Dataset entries
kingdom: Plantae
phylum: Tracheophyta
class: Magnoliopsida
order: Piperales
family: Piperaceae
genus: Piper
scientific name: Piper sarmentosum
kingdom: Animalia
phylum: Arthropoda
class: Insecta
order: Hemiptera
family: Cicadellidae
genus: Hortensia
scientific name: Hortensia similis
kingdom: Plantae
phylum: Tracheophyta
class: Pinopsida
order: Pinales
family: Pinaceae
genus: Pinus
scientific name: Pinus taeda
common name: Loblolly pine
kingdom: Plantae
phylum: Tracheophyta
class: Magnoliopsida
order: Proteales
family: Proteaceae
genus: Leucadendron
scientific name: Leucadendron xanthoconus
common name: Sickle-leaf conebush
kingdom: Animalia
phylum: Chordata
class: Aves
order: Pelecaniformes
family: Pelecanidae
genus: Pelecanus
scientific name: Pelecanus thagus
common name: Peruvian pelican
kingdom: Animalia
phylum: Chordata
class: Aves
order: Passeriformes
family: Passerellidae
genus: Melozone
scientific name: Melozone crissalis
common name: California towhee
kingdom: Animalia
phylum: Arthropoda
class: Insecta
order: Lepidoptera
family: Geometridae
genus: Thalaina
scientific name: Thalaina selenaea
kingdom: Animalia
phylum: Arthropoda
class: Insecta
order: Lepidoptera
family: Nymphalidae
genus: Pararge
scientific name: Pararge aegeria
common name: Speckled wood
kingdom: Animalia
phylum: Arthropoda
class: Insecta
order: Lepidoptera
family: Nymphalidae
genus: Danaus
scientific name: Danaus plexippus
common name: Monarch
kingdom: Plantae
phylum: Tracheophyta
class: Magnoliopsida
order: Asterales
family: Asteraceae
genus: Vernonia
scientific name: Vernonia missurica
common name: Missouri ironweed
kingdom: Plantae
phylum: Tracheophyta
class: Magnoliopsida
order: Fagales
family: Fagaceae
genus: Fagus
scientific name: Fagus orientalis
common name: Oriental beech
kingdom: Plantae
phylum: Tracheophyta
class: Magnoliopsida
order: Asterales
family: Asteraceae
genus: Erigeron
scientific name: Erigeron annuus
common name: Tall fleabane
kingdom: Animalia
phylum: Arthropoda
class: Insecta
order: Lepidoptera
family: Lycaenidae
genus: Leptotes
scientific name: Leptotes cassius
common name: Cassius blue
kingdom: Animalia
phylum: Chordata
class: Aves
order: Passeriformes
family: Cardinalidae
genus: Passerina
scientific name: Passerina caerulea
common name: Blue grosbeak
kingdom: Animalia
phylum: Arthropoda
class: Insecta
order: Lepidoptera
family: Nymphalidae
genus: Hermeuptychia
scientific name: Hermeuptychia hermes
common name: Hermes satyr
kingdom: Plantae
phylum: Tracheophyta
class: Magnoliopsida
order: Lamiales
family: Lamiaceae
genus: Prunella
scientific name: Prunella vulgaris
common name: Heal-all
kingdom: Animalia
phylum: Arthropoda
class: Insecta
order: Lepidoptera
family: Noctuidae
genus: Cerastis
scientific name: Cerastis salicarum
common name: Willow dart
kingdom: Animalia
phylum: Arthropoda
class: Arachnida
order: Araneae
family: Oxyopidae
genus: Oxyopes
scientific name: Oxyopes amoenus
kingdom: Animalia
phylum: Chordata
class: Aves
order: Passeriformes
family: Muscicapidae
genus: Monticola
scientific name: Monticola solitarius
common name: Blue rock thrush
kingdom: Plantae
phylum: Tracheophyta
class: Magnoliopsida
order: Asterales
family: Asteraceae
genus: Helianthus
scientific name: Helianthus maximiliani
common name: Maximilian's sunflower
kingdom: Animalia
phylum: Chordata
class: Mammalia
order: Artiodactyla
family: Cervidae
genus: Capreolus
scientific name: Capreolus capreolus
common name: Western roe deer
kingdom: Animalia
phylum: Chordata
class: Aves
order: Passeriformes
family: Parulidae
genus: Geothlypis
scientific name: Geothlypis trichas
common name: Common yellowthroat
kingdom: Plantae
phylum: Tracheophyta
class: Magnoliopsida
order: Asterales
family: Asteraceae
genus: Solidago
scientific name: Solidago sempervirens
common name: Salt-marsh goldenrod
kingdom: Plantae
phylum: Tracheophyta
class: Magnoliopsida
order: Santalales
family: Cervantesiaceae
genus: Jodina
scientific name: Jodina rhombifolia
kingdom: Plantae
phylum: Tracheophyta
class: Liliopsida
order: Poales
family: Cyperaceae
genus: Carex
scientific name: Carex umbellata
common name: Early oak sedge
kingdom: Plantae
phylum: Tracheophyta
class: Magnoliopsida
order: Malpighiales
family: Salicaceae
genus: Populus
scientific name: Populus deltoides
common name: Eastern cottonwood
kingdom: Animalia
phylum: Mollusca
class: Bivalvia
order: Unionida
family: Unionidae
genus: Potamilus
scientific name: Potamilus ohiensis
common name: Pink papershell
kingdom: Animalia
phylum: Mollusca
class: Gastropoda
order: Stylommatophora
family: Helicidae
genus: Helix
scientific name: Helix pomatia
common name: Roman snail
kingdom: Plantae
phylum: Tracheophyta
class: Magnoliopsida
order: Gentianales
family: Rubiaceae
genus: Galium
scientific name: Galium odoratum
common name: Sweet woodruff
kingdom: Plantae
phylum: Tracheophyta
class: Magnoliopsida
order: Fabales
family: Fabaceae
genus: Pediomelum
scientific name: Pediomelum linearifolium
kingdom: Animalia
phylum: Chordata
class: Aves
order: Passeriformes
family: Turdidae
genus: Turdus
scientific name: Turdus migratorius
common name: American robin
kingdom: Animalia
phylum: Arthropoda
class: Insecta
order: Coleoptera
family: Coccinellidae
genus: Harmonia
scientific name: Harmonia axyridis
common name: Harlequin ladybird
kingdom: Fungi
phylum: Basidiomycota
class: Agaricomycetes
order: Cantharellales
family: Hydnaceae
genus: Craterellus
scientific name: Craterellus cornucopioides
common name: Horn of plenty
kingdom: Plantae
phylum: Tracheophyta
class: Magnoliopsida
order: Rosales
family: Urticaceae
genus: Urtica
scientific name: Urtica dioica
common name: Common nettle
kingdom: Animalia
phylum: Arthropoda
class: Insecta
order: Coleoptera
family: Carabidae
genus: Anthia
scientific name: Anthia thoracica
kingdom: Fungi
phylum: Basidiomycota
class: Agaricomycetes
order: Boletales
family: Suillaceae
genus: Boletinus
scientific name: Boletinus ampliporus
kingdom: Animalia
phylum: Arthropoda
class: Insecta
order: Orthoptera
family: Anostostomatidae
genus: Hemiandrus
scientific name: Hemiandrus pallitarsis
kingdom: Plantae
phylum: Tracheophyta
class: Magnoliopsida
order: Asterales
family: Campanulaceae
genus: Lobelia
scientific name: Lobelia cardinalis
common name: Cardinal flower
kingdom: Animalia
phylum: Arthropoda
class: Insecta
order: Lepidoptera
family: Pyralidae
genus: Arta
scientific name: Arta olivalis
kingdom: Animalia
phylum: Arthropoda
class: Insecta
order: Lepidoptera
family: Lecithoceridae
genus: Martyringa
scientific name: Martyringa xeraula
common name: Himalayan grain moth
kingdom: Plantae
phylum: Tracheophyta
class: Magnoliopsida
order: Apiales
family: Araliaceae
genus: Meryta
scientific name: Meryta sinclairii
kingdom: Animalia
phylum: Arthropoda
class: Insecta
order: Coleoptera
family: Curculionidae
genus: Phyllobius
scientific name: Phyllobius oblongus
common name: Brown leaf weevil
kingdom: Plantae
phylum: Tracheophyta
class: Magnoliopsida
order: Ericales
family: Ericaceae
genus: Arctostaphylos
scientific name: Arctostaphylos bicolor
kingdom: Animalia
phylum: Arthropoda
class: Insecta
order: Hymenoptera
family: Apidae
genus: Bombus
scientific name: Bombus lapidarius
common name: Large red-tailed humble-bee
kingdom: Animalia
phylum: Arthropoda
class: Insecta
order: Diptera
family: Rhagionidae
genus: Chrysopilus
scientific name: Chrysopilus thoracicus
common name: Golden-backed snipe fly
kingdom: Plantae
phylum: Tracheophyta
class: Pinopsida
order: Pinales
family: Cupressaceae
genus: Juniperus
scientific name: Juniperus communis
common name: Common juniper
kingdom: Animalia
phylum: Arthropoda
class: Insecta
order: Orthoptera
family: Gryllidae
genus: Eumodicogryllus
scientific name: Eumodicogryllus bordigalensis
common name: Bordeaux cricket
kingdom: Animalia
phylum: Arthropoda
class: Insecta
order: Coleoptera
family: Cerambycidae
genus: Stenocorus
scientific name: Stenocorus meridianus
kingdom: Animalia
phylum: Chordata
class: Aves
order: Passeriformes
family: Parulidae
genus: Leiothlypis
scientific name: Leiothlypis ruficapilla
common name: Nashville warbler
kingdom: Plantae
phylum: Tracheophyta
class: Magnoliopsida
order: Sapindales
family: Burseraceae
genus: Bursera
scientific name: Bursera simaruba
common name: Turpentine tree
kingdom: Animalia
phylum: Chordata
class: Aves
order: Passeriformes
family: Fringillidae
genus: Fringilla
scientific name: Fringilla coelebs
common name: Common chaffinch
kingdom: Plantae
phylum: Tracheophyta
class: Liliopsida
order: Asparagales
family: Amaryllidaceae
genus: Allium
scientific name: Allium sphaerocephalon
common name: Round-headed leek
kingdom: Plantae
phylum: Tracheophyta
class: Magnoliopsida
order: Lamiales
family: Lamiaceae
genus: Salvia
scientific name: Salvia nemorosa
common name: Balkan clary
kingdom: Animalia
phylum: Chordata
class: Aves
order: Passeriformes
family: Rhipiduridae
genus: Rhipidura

● **EXERCISE GOAL**
Reproduce verbatim the lines of the material above, beginning at the line containing "genus: Urtica" and stopping after the line containing "genus: Juniperus".

● **WRITTEN REPLY**
genus: Urtica
scientific name: Urtica dioica
common name: Common nettle
kingdom: Animalia
phylum: Arthropoda
class: Insecta
order: Coleoptera
family: Carabidae
genus: Anthia
scientific name: Anthia thoracica
kingdom: Fungi
phylum: Basidiomycota
class: Agaricomycetes
order: Boletales
family: Suillaceae
genus: Boletinus
scientific name: Boletinus ampliporus
kingdom: Animalia
phylum: Arthropoda
class: Insecta
order: Orthoptera
family: Anostostomatidae
genus: Hemiandrus
scientific name: Hemiandrus pallitarsis
kingdom: Plantae
phylum: Tracheophyta
class: Magnoliopsida
order: Asterales
family: Campanulaceae
genus: Lobelia
scientific name: Lobelia cardinalis
common name: Cardinal flower
kingdom: Animalia
phylum: Arthropoda
class: Insecta
order: Lepidoptera
family: Pyralidae
genus: Arta
scientific name: Arta olivalis
kingdom: Animalia
phylum: Arthropoda
class: Insecta
order: Lepidoptera
family: Lecithoceridae
genus: Martyringa
scientific name: Martyringa xeraula
common name: Himalayan grain moth
kingdom: Plantae
phylum: Tracheophyta
class: Magnoliopsida
order: Apiales
family: Araliaceae
genus: Meryta
scientific name: Meryta sinclairii
kingdom: Animalia
phylum: Arthropoda
class: Insecta
order: Coleoptera
family: Curculionidae
genus: Phyllobius
scientific name: Phyllobius oblongus
common name: Brown leaf weevil
kingdom: Plantae
phylum: Tracheophyta
class: Magnoliopsida
order: Ericales
family: Ericaceae
genus: Arctostaphylos
scientific name: Arctostaphylos bicolor
kingdom: Animalia
phylum: Arthropoda
class: Insecta
order: Hymenoptera
family: Apidae
genus: Bombus
scientific name: Bombus lapidarius
common name: Large red-tailed humble-bee
kingdom: Animalia
phylum: Arthropoda
class: Insecta
order: Diptera
family: Rhagionidae
genus: Chrysopilus
scientific name: Chrysopilus thoracicus
common name: Golden-backed snipe fly
kingdom: Plantae
phylum: Tracheophyta
class: Pinopsida
order: Pinales
family: Cupressaceae
genus: Juniperus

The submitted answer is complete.